Not everybody writes code in C or C++, so OpenCL has been wrapped in to make it usable in i.e. Java, Python and Ruby. The first versions where just basic translations, but they all evolved to convenience-classes. Also C-wrappers are available which do stuff like initialisation for you. They only have advantages, as you might have know from Java, these little programs lead the way to what becomes the next version of the language.
Aparapi is a Java-bytecode-to-OpenCL-translator. It is still in beta, but AMD is working hard to make it available soon. They have also special interest in the financial sector, where Java is used much. I explicitly say that, because the quant-programmers can expect more help than when Aparapi would not take the financial world into account. The example makes clear it is pure Java and looks a bit like OpenCL. The disadvantages are to be solved in the future for sure, except that it will be AMD-only.
This is a C/Fortran-to-OpenCL translator. So in other words, existing code can be translated. This reduces development-time enormously. I will write about this neat program in one of my next articles.
Auto-tuning, like GATLAS
Combining HMPP with auto-tuning-software reduces development-time even more. It finds the right configuration for the initialisation and the kernel, so it runs faster on the current hardware. This is important matter, so many people write scientific articles about it.

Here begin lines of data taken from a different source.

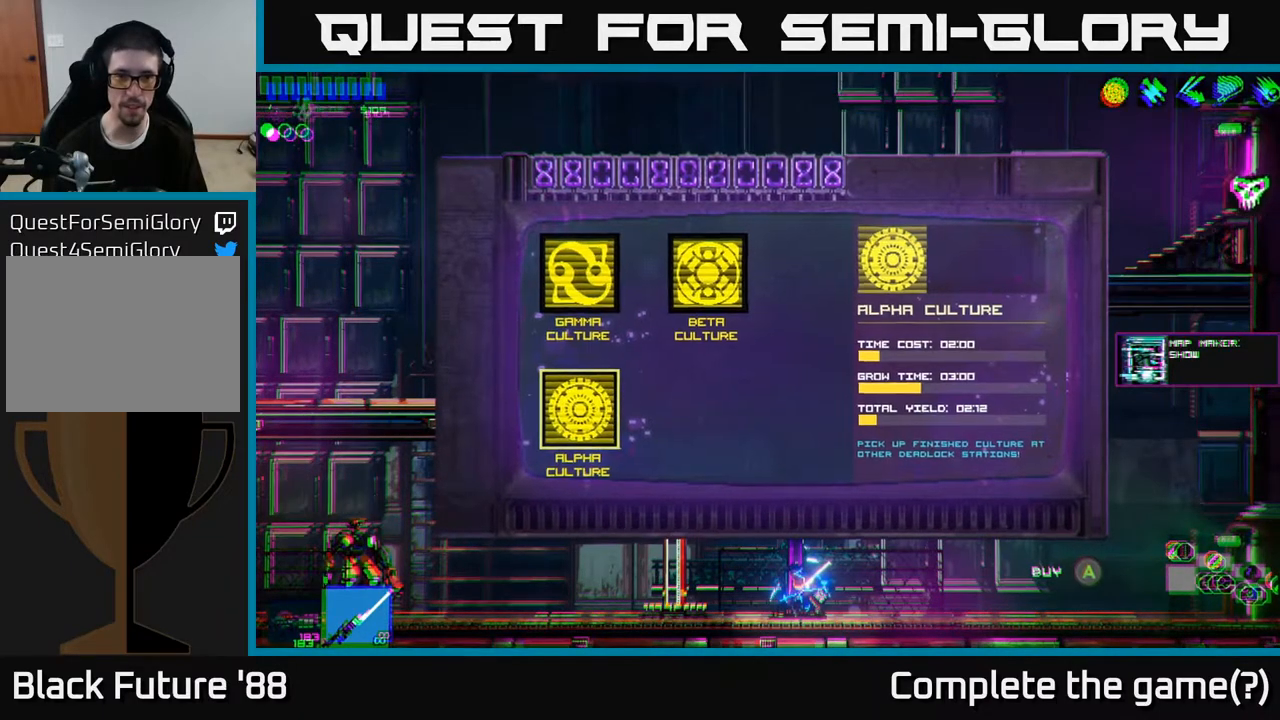
{"buttons": [], "left_stick": "left", "right_stick": "left", "events": [[300, "right_stick", "left"], [433, "left_stick", "left"]]}
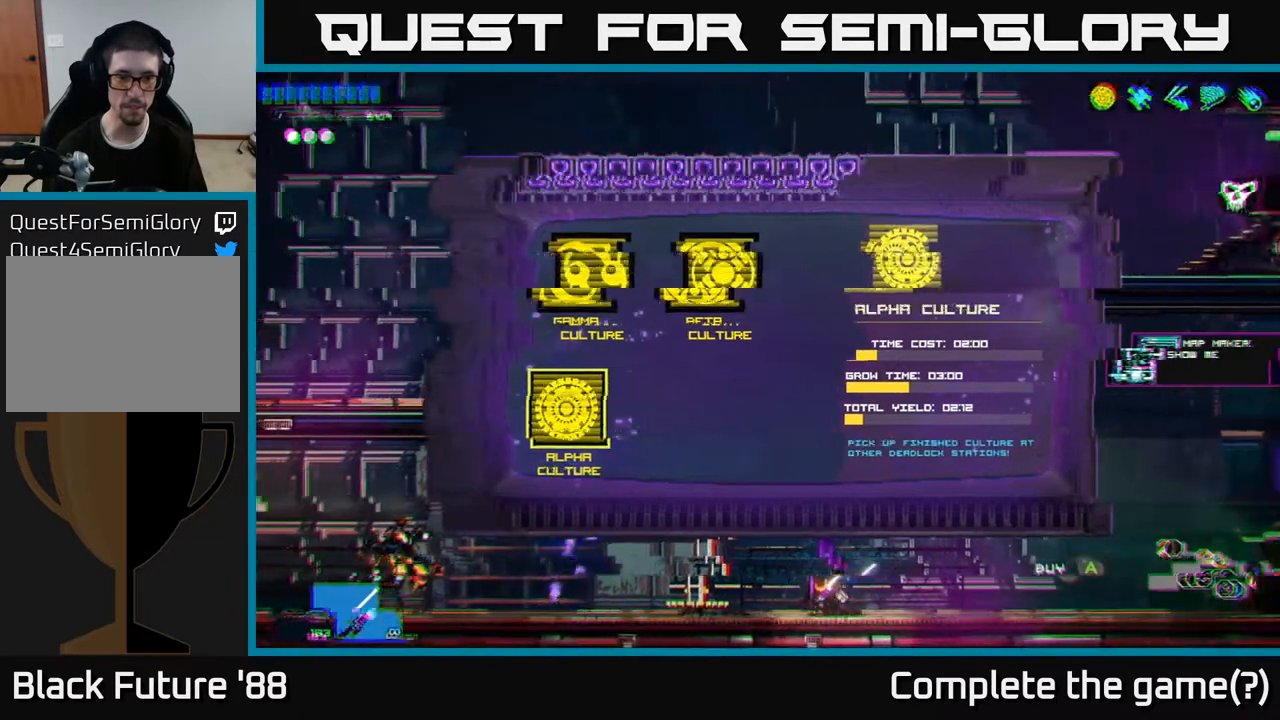
{"buttons": [], "left_stick": "left", "right_stick": "up-left", "events": [[133, "right_stick", "up-left"]]}
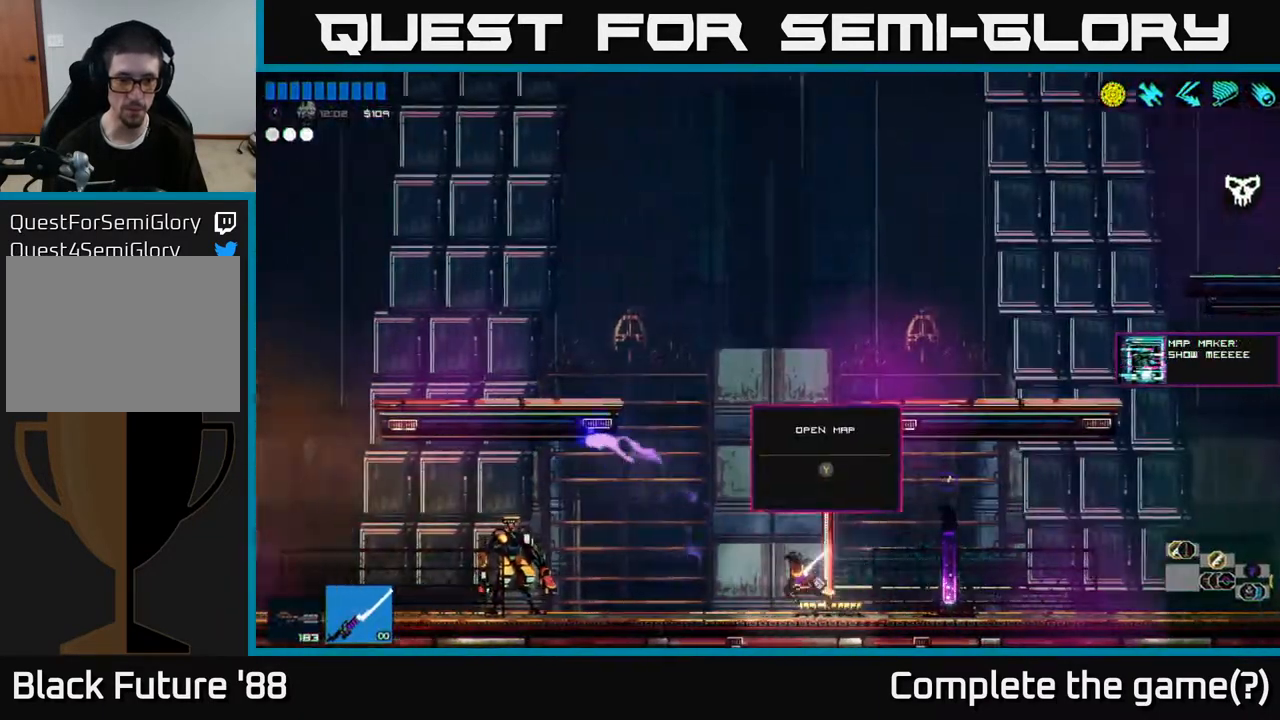
{"buttons": ["A"], "left_stick": "left", "right_stick": "up-left", "events": [[183, "A", "down"], [317, "A", "up"], [417, "A", "down"]]}
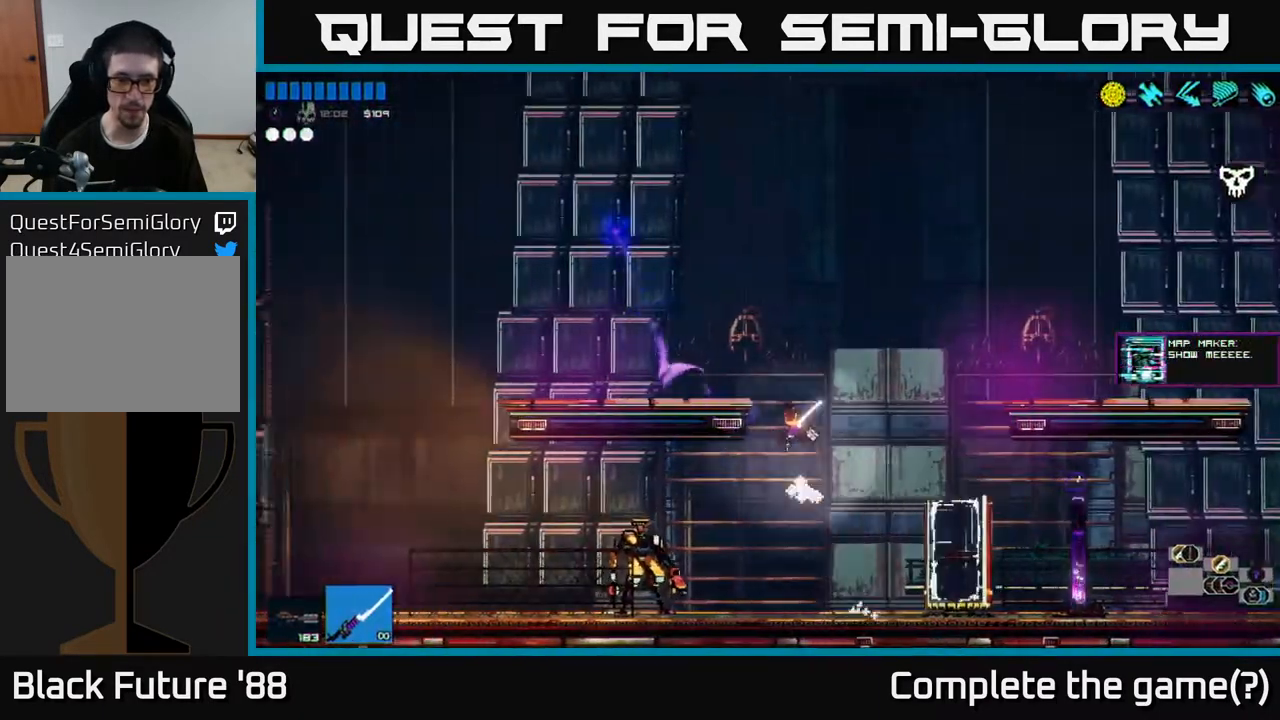
{"buttons": [], "left_stick": "left", "right_stick": "left", "events": [[50, "A", "up"], [450, "right_stick", "left"]]}
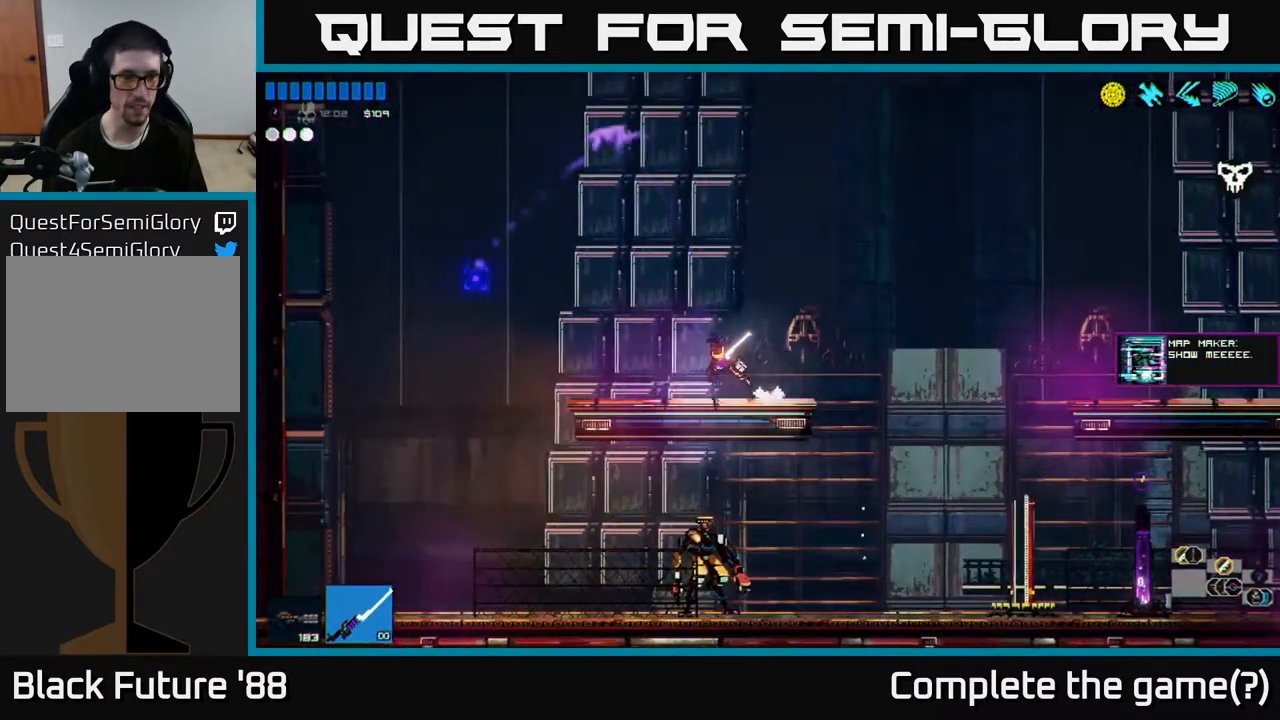
{"buttons": [], "left_stick": "right", "right_stick": "left", "events": [[483, "left_stick", "right"]]}
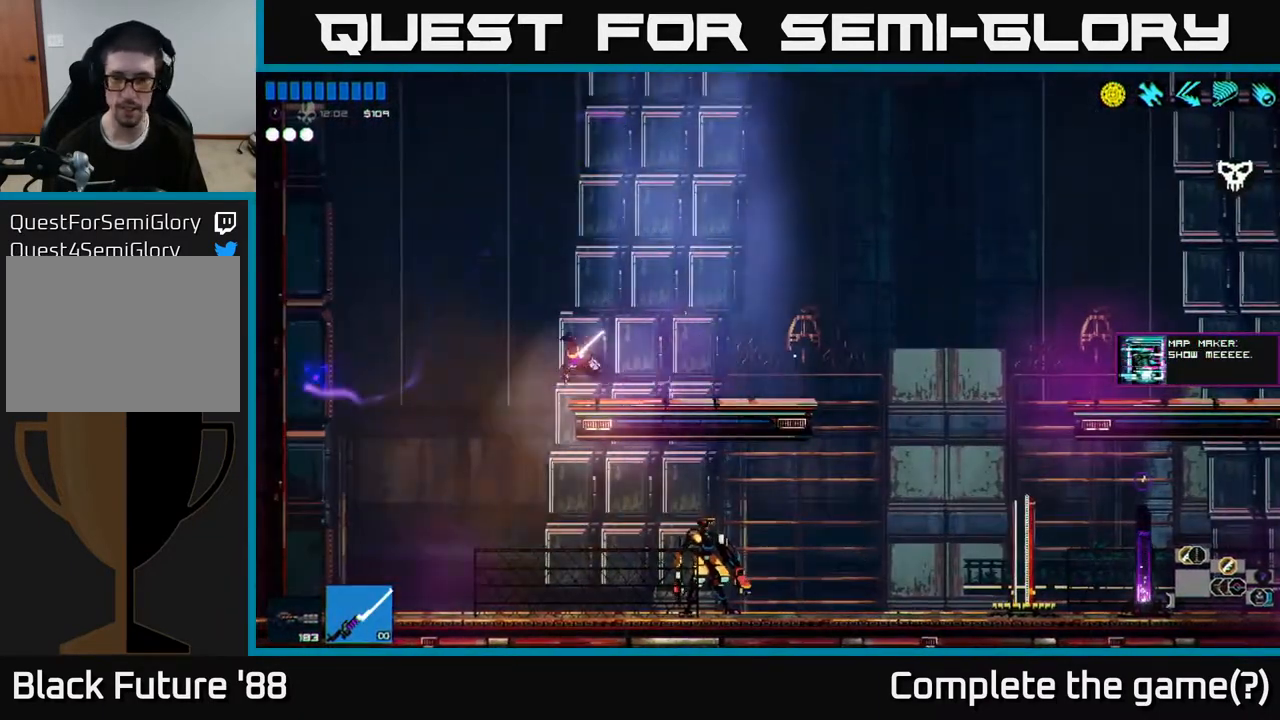
{"buttons": [], "left_stick": "right", "right_stick": "left", "events": [[367, "A", "down"], [450, "A", "up"]]}
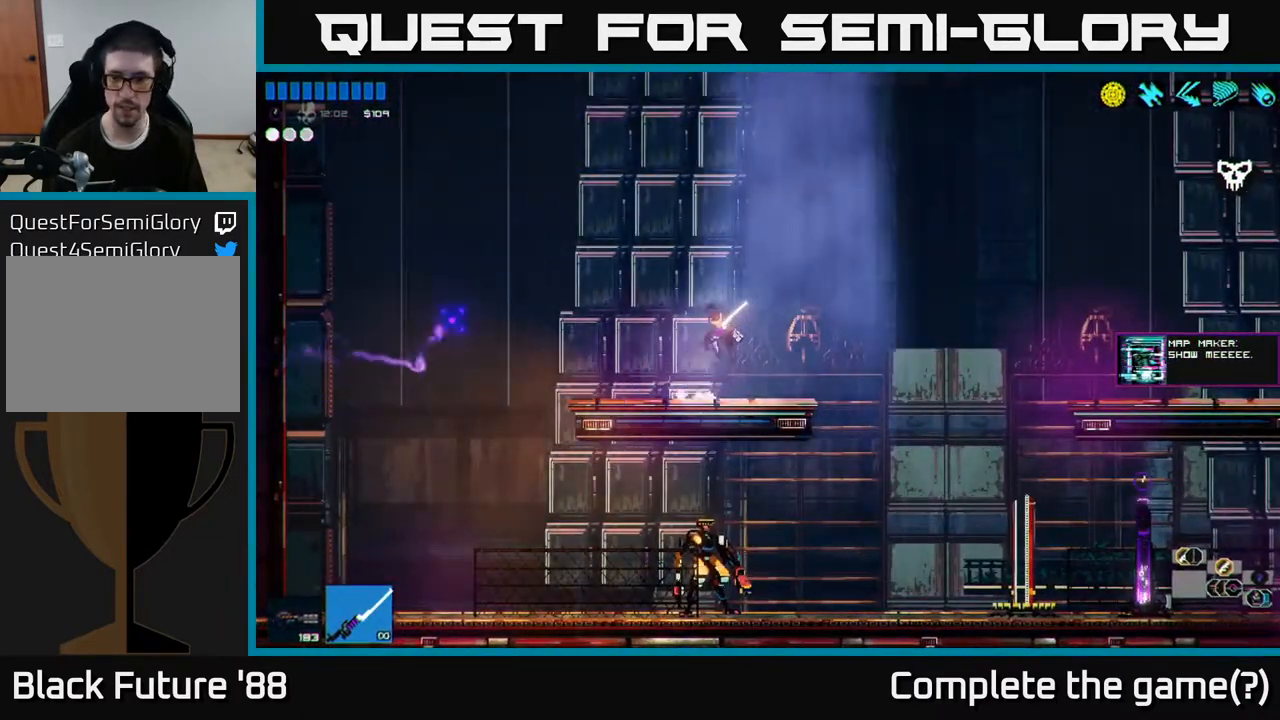
{"buttons": ["L1"], "left_stick": "right", "right_stick": "left", "events": [[433, "L1", "down"]]}
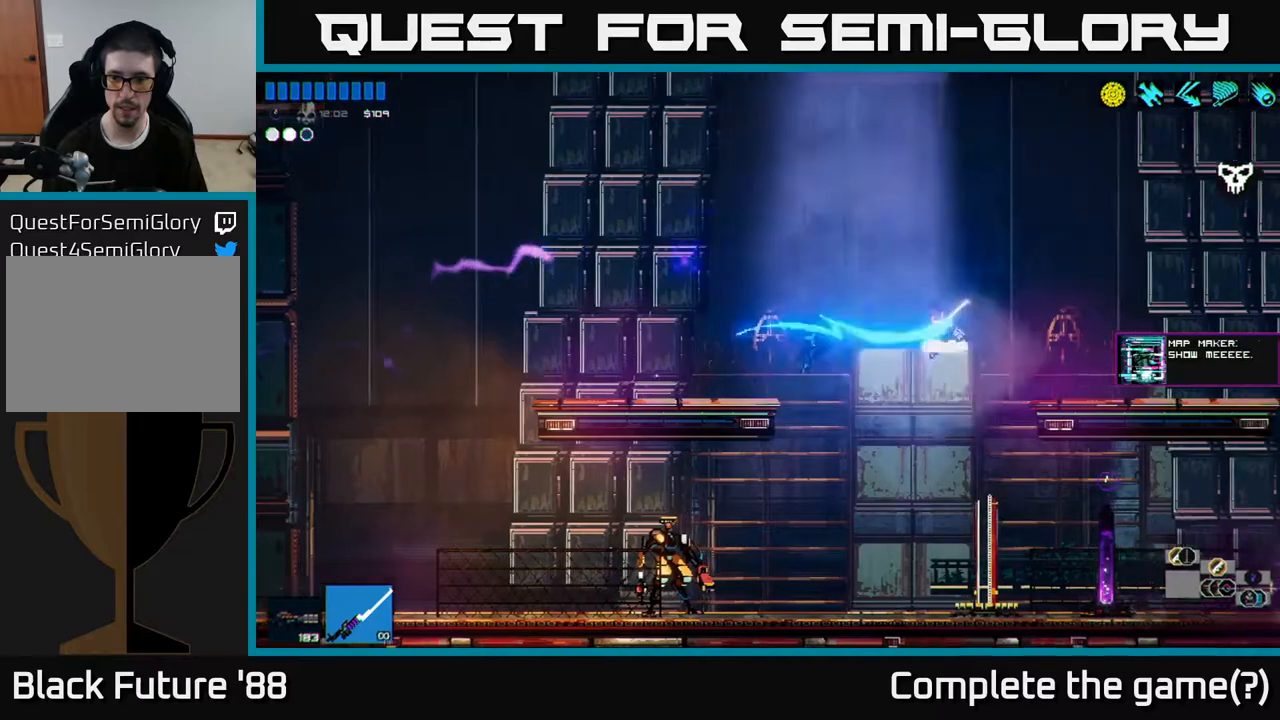
{"buttons": [], "left_stick": "right", "right_stick": "left", "events": [[17, "L1", "up"]]}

Jacket is the best plugin for Matlab you need, when you want speed. If there would be one reason to switch to CUDA, then it would be this program. Also Matlab self is experimenting with GPGPU, but came up with only basic features. I know that the people from Jacket are experimenting with OpenCL too, but they were not happy with the results yet. For developers of (financial) algorithms, this support in mathematical software is very important.
I spoke about drivers, wrappers & libraries maturing, not really about integration in programming languages (LINQ in .NET 4). But a lot of companies want to make the promise “less OpenCL-development time” come true, so it is not only the open source projects of hobbyists that are available.
Hybrid Processors (Intel Sandy Bridge and AMD Fusion) will make a big difference beginning next year, while there is big growth in the market of low power consumption (ARM). The graphs show that in just a few months time the NVIDIA-drivers matured a lot.
I concluded that OpenCL will be the major technique to be used in HPC (yes, I dared to state that), and it is only a matter of time. It is the choice for you to catch the train now to have the advantage of having more time to learn, or to catch the full train later. I’m always happy with discussions, so let me hear in the comments what you think.